Justin Swanhart — Thu, 27 Aug 2009 22:41:48 +0000

Eric,

Consider further that Kickfire doesn’t use sequential compression algorithms but instead uses dictionary compression which doesn’t require decompression during query processing.

By: Eric Wendel

Eric Wendel — Thu, 27 Aug 2009 17:37:36 +0000

TS,

These may help illustrate the value of the FPGA in the Kickfire architecture:

1) “Where’s the Beef? Why FPGAs Are So Fast” http://research.microsoft.com/apps/pubs/default.aspx?id=70636

So…orders of magnitude speedups are typical for FPGA across a wide range of apps…but note the importance of the customized memory subsystem and interface:

“Our results show that custom memory interfaces are the most effective way at enabling much greater performance on the FPGA, and that memory interfaces traditional software use become a bottleneck when the FPGA uses the same interface.”

This is why Kickfire uses a separate memory subsystem. It’s also why in-socket FPGA accelerator approaches like XtremeData DBX fall far short.

Now consider, just for the job of compression/de-compression ALONE (crucial in the column-store context), a single FPGA is faster than dozens of multi-GHz cores, and uses a tiny fraction of the power.

For a specific example, take a look at this:

2) “Streaming implementation of a sequential decompression algorithm on an FPGA”

http://portal.acm.org/citation.cfm?id=1508195#abstract

And of course compression becomes exponentially more important in the Flash SSD context.

Hope this helps.

Eric Wendel

By: Raj

Raj — Tue, 25 Aug 2009 22:02:55 +0000

Hi Curt,

Thank you for your post on our technology. I have a couple of additional details to provide:

1) I think it would be interesting for your readers to understand the key design philosophy behind our SQL chip. In a nutshell, with our chip, we have done for memory bandwidth what column store has done for I/O bandwidth. Why is this important? The SQL chip is based on a dataflow architecture which employs direct transistor-based processing engines to natively execute high-level relational operations and database algorithms. This approach delivers an order of magnitude more query processing capability than today’s state-of-the-art microprocessors. This results in the need for an order of magnitude greater memory bandwidth than today’s microprocessors have available. There are several techniques that are employed in our SQL chip and systems stack to get this increased memory bandwidth. As we discussed, the top two are a) the ability to keep the intermediate data sets/tuple sets, resulting from the processing of complex queries, live on the chip without spilling to memory and b) using “deep-indexing” which helps avoid memory-intensive column scans which we can discuss later at your convenience. The net result is that you get the processing power and memory bandwidth equivalent of 20 or so Nehalem-based CPUs in a single chip.

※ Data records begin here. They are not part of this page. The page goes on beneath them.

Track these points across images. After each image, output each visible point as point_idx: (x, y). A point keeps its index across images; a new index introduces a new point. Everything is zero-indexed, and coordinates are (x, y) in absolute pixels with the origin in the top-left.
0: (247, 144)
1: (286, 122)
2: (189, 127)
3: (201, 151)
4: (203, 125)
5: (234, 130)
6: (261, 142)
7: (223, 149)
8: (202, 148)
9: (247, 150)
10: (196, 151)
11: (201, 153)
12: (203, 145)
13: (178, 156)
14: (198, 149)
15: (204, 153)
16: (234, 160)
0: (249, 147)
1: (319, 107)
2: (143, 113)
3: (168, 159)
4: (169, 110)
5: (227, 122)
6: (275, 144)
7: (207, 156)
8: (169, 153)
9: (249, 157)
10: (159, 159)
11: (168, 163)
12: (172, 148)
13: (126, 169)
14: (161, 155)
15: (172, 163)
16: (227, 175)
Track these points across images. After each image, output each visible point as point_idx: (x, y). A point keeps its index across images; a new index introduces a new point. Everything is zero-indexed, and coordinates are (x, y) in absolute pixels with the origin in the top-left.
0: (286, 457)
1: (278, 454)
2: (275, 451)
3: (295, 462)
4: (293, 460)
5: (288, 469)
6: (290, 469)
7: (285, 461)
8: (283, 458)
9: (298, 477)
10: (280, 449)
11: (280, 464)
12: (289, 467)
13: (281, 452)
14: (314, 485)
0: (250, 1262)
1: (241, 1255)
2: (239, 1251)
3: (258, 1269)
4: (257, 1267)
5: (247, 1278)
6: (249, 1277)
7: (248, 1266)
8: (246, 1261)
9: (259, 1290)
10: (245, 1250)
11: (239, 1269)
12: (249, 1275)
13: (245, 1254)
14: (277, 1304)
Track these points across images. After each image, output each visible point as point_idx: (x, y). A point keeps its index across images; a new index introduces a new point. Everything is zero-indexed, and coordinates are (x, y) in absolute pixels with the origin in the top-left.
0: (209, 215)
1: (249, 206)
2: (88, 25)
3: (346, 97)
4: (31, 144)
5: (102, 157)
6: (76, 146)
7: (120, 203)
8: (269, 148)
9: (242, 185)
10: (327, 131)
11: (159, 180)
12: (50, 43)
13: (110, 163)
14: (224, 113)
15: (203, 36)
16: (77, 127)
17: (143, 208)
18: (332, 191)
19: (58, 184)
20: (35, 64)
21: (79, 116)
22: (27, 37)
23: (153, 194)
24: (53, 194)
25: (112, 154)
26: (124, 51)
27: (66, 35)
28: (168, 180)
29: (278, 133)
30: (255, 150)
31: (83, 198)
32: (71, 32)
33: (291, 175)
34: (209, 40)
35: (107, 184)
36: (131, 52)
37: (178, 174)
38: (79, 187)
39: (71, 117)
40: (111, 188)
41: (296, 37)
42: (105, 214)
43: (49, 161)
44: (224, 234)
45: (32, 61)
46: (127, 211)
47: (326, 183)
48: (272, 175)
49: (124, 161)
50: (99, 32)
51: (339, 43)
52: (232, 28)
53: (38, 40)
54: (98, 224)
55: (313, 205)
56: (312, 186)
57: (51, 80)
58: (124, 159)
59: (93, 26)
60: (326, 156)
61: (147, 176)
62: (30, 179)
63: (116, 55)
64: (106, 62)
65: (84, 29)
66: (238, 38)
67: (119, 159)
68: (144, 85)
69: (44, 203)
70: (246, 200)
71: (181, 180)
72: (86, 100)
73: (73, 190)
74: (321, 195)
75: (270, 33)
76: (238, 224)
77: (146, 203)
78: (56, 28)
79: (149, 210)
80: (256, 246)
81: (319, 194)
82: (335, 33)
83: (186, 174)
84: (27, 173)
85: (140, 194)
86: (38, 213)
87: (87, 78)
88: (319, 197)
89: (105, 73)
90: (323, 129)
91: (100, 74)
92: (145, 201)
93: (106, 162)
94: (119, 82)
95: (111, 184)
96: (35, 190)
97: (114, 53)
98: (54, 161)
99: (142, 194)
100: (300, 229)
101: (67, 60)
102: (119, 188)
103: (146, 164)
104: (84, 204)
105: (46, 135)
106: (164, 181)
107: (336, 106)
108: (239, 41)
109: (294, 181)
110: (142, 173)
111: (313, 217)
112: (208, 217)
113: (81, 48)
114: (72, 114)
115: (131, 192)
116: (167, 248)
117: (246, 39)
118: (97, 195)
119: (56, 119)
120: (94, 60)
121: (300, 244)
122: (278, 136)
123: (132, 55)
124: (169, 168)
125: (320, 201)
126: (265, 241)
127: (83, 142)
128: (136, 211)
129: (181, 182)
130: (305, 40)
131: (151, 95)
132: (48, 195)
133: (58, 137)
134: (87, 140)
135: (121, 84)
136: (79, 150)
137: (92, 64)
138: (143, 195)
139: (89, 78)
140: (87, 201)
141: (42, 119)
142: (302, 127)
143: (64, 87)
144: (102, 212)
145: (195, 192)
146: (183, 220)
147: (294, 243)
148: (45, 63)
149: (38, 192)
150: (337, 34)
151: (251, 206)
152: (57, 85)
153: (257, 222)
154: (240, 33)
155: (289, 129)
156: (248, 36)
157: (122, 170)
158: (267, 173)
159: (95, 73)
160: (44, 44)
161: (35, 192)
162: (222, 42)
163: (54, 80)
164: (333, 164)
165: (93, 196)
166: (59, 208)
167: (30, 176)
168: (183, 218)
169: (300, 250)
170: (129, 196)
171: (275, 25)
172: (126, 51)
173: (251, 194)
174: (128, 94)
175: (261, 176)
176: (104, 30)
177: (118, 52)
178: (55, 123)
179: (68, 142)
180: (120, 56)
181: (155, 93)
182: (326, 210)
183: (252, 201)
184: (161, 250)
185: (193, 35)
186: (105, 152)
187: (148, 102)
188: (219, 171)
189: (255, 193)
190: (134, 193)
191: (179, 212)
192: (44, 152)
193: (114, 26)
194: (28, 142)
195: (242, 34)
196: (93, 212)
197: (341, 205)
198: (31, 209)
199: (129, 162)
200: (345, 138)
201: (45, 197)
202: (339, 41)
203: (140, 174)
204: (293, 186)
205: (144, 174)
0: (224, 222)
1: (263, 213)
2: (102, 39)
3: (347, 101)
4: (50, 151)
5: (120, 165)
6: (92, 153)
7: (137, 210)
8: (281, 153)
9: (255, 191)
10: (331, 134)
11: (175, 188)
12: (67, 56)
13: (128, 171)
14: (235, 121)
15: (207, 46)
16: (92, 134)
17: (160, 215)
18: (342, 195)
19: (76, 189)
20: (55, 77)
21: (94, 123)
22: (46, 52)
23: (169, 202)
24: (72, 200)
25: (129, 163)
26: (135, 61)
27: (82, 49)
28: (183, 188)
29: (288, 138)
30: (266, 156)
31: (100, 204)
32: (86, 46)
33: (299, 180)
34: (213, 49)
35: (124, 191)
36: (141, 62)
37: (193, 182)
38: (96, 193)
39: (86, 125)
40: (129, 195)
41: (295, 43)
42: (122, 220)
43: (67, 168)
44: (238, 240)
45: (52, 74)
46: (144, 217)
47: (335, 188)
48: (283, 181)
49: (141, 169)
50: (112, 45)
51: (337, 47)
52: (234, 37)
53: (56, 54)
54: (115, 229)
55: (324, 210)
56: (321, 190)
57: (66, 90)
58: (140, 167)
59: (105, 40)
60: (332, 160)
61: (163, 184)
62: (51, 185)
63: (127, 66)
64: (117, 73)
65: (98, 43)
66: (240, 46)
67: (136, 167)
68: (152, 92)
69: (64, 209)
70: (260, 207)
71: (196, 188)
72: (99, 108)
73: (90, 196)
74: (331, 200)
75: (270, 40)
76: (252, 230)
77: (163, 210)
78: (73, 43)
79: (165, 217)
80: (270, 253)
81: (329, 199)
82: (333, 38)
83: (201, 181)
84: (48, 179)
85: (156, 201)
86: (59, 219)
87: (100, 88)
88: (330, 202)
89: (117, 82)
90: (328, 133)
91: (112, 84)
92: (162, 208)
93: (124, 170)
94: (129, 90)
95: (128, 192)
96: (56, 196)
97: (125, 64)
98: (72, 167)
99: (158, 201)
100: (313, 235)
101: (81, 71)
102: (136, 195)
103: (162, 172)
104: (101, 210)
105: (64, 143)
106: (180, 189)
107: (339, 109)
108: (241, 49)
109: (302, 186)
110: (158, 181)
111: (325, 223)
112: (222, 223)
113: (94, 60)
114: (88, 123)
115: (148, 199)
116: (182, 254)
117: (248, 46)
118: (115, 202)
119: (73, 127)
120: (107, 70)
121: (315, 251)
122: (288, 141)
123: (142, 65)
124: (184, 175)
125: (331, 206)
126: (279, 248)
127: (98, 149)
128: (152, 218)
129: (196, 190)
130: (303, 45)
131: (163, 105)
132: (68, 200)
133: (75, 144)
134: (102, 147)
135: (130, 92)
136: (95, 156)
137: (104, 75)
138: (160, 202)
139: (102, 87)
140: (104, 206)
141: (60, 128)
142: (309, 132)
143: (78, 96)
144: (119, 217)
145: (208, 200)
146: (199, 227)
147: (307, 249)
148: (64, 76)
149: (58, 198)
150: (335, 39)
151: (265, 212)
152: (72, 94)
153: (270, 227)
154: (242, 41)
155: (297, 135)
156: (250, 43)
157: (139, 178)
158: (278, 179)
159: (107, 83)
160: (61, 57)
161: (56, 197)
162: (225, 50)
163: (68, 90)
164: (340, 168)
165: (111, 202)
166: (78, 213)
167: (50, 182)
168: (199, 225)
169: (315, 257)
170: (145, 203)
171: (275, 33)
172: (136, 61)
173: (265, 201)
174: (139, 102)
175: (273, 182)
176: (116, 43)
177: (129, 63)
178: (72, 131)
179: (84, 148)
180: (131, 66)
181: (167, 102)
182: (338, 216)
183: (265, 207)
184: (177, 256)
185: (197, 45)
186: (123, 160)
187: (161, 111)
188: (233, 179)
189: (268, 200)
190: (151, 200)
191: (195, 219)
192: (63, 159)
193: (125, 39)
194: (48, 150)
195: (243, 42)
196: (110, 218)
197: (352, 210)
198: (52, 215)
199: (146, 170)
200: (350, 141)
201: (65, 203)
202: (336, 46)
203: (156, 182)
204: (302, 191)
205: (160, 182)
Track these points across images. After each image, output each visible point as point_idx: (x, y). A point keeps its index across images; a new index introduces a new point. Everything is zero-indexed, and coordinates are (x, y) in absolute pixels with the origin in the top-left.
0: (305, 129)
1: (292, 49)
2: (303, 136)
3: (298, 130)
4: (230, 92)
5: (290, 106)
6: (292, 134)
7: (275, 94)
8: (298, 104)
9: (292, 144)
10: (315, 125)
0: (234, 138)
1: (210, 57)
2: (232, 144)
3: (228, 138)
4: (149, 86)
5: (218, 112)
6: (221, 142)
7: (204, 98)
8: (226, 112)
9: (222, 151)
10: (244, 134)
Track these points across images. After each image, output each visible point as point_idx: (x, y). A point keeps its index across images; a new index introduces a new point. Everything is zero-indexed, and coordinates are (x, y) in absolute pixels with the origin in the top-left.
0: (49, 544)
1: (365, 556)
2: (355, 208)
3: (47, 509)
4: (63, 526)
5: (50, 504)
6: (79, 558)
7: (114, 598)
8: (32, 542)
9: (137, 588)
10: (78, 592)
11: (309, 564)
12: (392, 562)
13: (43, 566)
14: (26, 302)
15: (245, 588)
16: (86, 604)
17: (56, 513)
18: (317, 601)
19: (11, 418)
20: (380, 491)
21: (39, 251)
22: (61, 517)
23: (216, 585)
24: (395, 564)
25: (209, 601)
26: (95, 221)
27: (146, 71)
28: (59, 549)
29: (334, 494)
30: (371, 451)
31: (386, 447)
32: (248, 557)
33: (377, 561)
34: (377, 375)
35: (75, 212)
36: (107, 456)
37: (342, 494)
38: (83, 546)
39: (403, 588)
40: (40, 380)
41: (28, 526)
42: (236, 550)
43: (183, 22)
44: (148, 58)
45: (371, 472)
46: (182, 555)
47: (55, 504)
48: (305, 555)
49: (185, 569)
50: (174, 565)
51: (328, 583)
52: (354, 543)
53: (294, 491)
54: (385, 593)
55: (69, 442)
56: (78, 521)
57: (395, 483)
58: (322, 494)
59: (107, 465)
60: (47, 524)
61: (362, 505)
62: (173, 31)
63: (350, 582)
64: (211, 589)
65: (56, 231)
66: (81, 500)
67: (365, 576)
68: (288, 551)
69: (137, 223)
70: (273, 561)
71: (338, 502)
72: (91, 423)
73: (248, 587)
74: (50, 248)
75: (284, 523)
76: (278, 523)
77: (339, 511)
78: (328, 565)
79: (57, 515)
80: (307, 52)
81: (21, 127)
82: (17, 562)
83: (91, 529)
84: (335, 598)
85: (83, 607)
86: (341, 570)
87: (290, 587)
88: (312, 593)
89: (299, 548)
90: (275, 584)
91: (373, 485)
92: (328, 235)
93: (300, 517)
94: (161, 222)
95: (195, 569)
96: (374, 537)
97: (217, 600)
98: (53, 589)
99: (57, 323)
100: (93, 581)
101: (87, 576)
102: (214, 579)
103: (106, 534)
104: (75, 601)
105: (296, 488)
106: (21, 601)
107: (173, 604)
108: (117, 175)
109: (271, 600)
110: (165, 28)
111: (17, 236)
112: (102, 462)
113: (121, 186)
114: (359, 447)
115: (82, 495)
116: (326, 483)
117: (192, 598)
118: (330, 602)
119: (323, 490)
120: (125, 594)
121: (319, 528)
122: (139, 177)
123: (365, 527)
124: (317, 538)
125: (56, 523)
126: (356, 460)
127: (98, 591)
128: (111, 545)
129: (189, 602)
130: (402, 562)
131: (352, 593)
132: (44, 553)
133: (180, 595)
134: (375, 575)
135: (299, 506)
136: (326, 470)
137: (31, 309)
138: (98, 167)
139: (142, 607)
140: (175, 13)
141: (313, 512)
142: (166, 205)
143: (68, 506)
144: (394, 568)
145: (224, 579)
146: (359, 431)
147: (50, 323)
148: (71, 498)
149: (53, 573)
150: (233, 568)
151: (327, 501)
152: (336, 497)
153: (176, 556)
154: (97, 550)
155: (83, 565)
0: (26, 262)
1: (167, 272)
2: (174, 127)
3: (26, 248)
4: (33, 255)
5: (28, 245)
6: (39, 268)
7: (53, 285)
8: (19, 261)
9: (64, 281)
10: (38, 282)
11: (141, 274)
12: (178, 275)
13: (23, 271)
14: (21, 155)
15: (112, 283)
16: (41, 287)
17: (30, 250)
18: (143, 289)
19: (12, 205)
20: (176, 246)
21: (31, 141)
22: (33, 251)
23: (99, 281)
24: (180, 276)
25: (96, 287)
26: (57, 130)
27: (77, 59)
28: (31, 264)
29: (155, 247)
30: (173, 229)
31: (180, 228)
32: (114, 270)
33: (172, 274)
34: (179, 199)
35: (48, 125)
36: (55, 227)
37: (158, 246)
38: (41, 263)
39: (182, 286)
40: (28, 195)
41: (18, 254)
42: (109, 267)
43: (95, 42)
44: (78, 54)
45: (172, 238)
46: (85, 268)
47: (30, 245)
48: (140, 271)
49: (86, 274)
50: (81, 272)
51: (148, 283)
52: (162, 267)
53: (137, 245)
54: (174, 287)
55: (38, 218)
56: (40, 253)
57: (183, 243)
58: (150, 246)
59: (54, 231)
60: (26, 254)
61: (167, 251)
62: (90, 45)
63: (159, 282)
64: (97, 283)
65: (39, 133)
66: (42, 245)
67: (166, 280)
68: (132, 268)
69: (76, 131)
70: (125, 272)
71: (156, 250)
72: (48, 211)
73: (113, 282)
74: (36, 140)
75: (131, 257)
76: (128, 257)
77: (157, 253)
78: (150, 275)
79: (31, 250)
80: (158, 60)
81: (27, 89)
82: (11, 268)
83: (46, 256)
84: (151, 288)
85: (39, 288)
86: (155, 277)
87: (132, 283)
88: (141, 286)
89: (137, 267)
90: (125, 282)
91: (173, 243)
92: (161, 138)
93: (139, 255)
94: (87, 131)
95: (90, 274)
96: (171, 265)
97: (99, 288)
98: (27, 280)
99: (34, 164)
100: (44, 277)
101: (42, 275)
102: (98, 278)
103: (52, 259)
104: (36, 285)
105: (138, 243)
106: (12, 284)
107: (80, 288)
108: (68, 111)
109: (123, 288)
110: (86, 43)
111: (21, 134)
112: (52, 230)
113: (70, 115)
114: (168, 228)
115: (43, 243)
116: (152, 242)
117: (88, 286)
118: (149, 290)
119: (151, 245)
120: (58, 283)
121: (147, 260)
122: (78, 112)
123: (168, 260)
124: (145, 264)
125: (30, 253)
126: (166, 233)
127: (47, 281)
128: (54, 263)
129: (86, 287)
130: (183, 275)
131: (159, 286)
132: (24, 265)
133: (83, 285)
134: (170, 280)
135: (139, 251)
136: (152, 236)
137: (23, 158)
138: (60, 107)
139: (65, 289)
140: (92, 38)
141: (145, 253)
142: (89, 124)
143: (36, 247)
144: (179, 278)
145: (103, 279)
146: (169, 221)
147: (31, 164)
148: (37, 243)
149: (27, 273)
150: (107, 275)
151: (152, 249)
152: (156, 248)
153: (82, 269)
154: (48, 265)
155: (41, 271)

2)A little more detail on how we manage the MySQL interface. After receiving the parse tree from MySQL, our optimizer generates a plan that uses either or both the SQL chip (our FPGA) and our software SQL execution engine (executed on the x86 in our base server). The majority of queries run natively in hardware or with just a small component in software. A smaller set will run just in our software execution engine. Neither of these paths use the MySQL optimizer or execution engine thereby ensuring consistently high performance.

Thanks,

Raj

By: Justin Swanhart

Justin Swanhart — Tue, 25 Aug 2009 17:35:53 +0000

TS – Get back to me when your 1TB machine beats our appliance in Price/Performance on the TPCH 300G benchmark.